---- DATASET ENTRIES

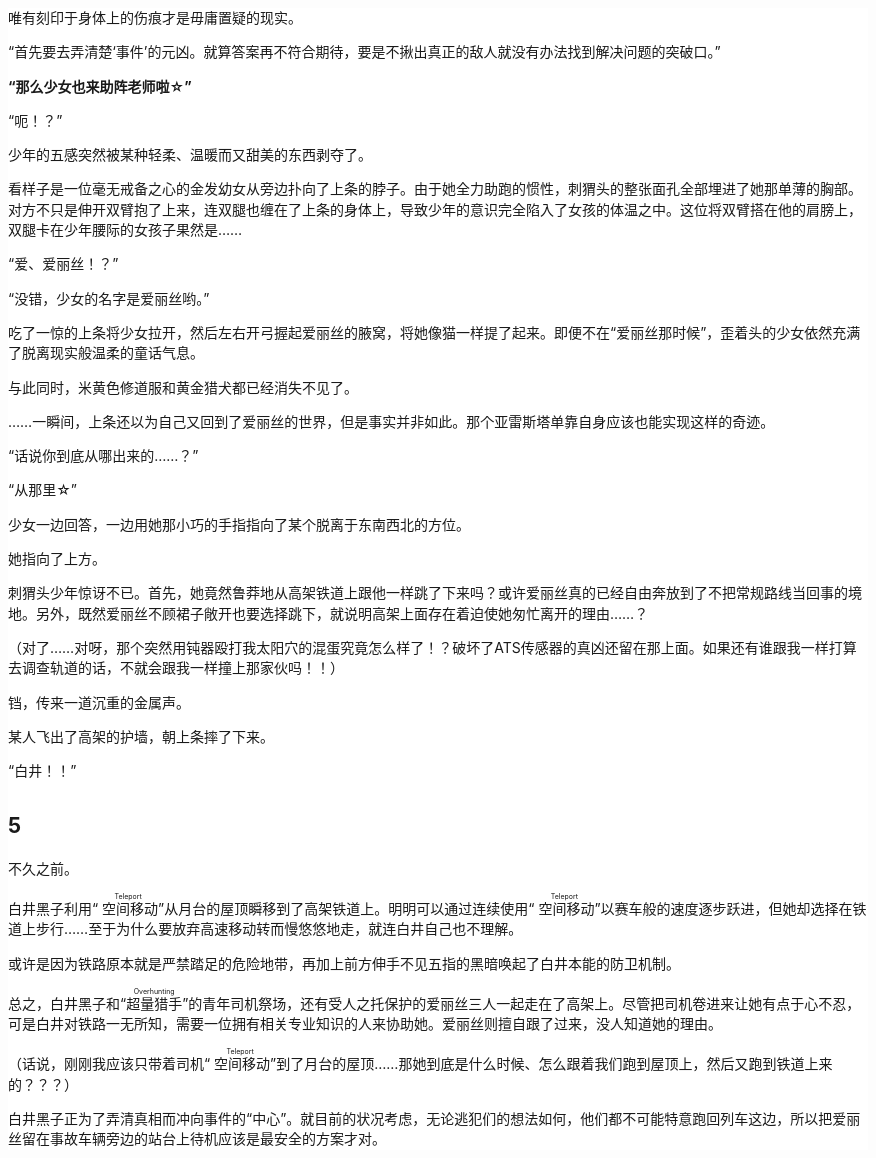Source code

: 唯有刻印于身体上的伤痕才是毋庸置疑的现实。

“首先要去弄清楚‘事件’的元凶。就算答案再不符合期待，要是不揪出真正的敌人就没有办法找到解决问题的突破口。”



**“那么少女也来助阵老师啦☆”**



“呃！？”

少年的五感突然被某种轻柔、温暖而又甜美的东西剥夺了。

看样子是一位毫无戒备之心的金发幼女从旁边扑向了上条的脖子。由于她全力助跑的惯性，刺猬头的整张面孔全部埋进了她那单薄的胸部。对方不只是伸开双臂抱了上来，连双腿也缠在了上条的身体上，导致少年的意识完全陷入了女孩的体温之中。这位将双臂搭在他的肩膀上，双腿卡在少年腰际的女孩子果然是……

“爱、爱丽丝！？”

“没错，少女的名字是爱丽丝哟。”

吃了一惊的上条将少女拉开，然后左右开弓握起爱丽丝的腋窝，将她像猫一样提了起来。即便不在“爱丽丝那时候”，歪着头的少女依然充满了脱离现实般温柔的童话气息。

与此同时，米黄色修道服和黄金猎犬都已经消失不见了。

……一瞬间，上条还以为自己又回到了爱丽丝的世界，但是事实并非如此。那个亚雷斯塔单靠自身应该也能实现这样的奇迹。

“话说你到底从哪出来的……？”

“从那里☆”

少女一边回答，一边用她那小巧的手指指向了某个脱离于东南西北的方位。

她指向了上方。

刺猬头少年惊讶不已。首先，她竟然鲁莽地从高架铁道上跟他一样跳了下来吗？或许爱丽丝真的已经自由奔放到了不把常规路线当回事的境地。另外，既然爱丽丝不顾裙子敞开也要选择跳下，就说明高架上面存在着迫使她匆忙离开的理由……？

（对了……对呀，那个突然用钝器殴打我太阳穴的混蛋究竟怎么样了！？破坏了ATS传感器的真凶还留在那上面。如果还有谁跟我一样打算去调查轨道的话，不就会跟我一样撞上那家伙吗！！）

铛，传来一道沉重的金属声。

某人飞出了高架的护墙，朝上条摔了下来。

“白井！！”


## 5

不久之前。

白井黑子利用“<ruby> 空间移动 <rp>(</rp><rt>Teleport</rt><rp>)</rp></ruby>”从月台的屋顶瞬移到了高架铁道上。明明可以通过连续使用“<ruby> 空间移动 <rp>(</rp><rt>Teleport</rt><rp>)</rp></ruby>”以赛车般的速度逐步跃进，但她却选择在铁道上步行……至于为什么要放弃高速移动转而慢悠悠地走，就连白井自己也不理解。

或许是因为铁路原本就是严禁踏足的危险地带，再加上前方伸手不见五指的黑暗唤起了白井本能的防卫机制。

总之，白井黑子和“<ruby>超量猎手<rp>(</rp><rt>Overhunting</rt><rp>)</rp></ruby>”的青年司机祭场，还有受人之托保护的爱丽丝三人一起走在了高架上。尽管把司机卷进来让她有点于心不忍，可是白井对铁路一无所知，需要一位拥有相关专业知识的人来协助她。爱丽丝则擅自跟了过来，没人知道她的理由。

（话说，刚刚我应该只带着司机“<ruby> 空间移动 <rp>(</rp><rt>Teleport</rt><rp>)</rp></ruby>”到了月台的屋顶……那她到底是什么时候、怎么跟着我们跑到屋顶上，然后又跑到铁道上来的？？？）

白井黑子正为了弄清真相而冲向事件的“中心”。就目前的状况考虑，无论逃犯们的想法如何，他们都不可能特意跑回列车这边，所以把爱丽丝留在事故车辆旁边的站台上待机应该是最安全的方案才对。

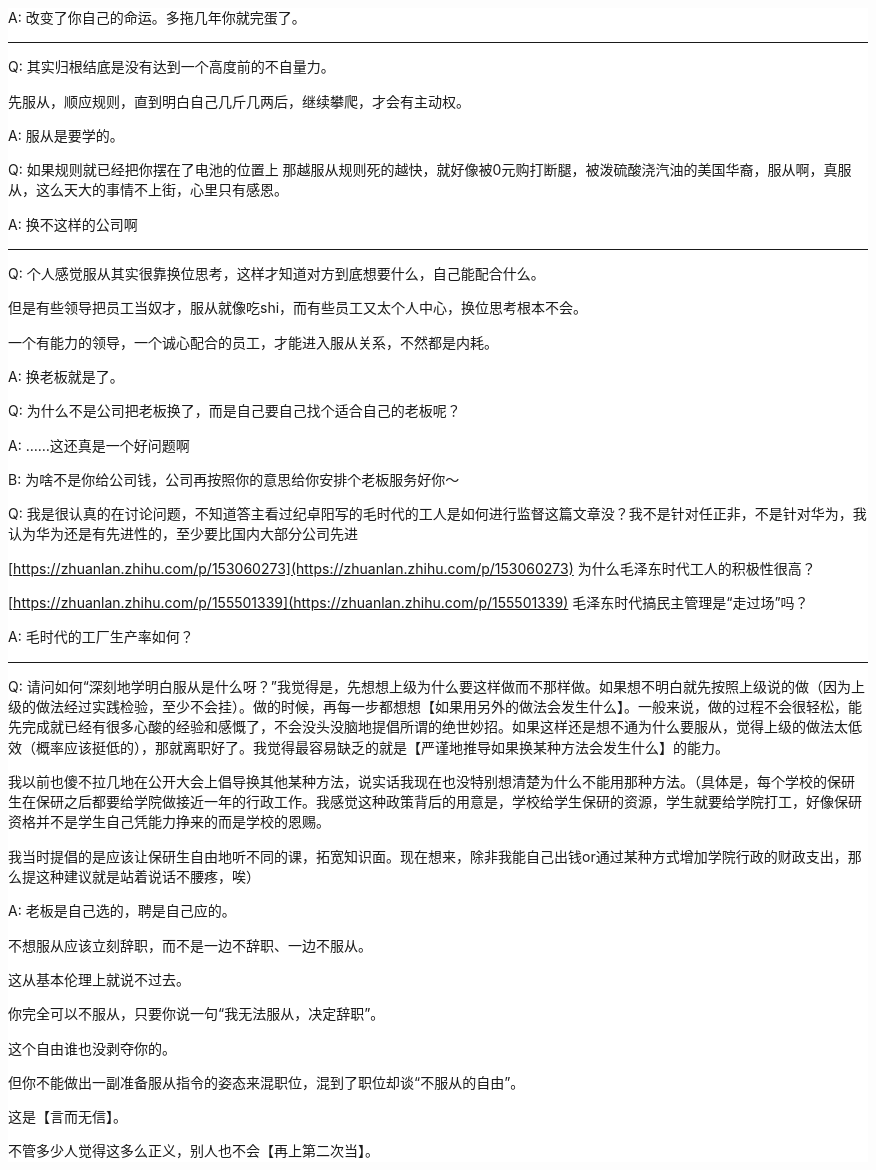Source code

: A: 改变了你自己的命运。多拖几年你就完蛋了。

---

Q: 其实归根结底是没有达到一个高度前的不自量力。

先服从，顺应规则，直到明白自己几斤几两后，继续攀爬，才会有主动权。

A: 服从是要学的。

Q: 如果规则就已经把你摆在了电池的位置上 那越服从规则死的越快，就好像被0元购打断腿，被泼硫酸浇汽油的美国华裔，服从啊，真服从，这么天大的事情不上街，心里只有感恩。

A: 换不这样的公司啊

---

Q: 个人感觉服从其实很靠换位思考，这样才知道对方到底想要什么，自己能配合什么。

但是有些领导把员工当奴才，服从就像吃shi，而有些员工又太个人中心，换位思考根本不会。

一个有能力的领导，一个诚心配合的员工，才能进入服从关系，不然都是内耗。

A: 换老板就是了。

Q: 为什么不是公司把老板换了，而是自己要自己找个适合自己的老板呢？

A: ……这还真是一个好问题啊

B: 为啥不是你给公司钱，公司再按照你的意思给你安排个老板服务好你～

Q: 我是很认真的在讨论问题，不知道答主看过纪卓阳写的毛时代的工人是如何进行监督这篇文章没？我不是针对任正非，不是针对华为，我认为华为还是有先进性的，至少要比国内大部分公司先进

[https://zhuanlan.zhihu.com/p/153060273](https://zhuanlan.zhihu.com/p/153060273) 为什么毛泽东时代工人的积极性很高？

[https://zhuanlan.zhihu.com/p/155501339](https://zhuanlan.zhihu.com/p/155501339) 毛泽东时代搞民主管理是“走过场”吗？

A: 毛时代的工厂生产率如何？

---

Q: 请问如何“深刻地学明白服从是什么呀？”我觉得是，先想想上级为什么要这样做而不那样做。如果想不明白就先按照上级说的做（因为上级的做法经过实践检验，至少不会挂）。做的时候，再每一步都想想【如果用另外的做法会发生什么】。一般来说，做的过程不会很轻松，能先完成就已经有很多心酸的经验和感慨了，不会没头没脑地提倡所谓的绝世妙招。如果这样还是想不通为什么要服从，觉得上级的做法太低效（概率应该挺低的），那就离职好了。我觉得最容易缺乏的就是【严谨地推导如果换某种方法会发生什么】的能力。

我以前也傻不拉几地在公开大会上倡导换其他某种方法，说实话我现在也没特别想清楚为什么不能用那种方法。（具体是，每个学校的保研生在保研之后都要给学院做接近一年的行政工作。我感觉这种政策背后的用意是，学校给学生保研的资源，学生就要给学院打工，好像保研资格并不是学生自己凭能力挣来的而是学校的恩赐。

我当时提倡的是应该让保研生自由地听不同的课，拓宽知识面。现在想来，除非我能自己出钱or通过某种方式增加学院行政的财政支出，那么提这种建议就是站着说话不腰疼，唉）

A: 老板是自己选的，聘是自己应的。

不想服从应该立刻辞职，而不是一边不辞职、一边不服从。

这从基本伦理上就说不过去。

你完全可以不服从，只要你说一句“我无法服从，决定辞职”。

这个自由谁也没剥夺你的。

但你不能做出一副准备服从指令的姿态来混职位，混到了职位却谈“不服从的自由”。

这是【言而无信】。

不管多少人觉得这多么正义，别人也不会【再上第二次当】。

--------

▶ _PROBLEM STATEMENT_
From the line holding "先服从，顺应规则，直到明白自己几斤几两后，继续攀爬，才会有主动权。" down to the final line above, quote every line exactly and only those lines.

▶ _TASK SOLUTION_
先服从，顺应规则，直到明白自己几斤几两后，继续攀爬，才会有主动权。

A: 服从是要学的。

Q: 如果规则就已经把你摆在了电池的位置上 那越服从规则死的越快，就好像被0元购打断腿，被泼硫酸浇汽油的美国华裔，服从啊，真服从，这么天大的事情不上街，心里只有感恩。

A: 换不这样的公司啊

---

Q: 个人感觉服从其实很靠换位思考，这样才知道对方到底想要什么，自己能配合什么。

但是有些领导把员工当奴才，服从就像吃shi，而有些员工又太个人中心，换位思考根本不会。

一个有能力的领导，一个诚心配合的员工，才能进入服从关系，不然都是内耗。

A: 换老板就是了。

Q: 为什么不是公司把老板换了，而是自己要自己找个适合自己的老板呢？

A: ……这还真是一个好问题啊

B: 为啥不是你给公司钱，公司再按照你的意思给你安排个老板服务好你～

Q: 我是很认真的在讨论问题，不知道答主看过纪卓阳写的毛时代的工人是如何进行监督这篇文章没？我不是针对任正非，不是针对华为，我认为华为还是有先进性的，至少要比国内大部分公司先进

[https://zhuanlan.zhihu.com/p/153060273](https://zhuanlan.zhihu.com/p/153060273) 为什么毛泽东时代工人的积极性很高？

[https://zhuanlan.zhihu.com/p/155501339](https://zhuanlan.zhihu.com/p/155501339) 毛泽东时代搞民主管理是“走过场”吗？

A: 毛时代的工厂生产率如何？

---

Q: 请问如何“深刻地学明白服从是什么呀？”我觉得是，先想想上级为什么要这样做而不那样做。如果想不明白就先按照上级说的做（因为上级的做法经过实践检验，至少不会挂）。做的时候，再每一步都想想【如果用另外的做法会发生什么】。一般来说，做的过程不会很轻松，能先完成就已经有很多心酸的经验和感慨了，不会没头没脑地提倡所谓的绝世妙招。如果这样还是想不通为什么要服从，觉得上级的做法太低效（概率应该挺低的），那就离职好了。我觉得最容易缺乏的就是【严谨地推导如果换某种方法会发生什么】的能力。

我以前也傻不拉几地在公开大会上倡导换其他某种方法，说实话我现在也没特别想清楚为什么不能用那种方法。（具体是，每个学校的保研生在保研之后都要给学院做接近一年的行政工作。我感觉这种政策背后的用意是，学校给学生保研的资源，学生就要给学院打工，好像保研资格并不是学生自己凭能力挣来的而是学校的恩赐。

我当时提倡的是应该让保研生自由地听不同的课，拓宽知识面。现在想来，除非我能自己出钱or通过某种方式增加学院行政的财政支出，那么提这种建议就是站着说话不腰疼，唉）

A: 老板是自己选的，聘是自己应的。

不想服从应该立刻辞职，而不是一边不辞职、一边不服从。

这从基本伦理上就说不过去。

你完全可以不服从，只要你说一句“我无法服从，决定辞职”。

这个自由谁也没剥夺你的。

但你不能做出一副准备服从指令的姿态来混职位，混到了职位却谈“不服从的自由”。

这是【言而无信】。

不管多少人觉得这多么正义，别人也不会【再上第二次当】。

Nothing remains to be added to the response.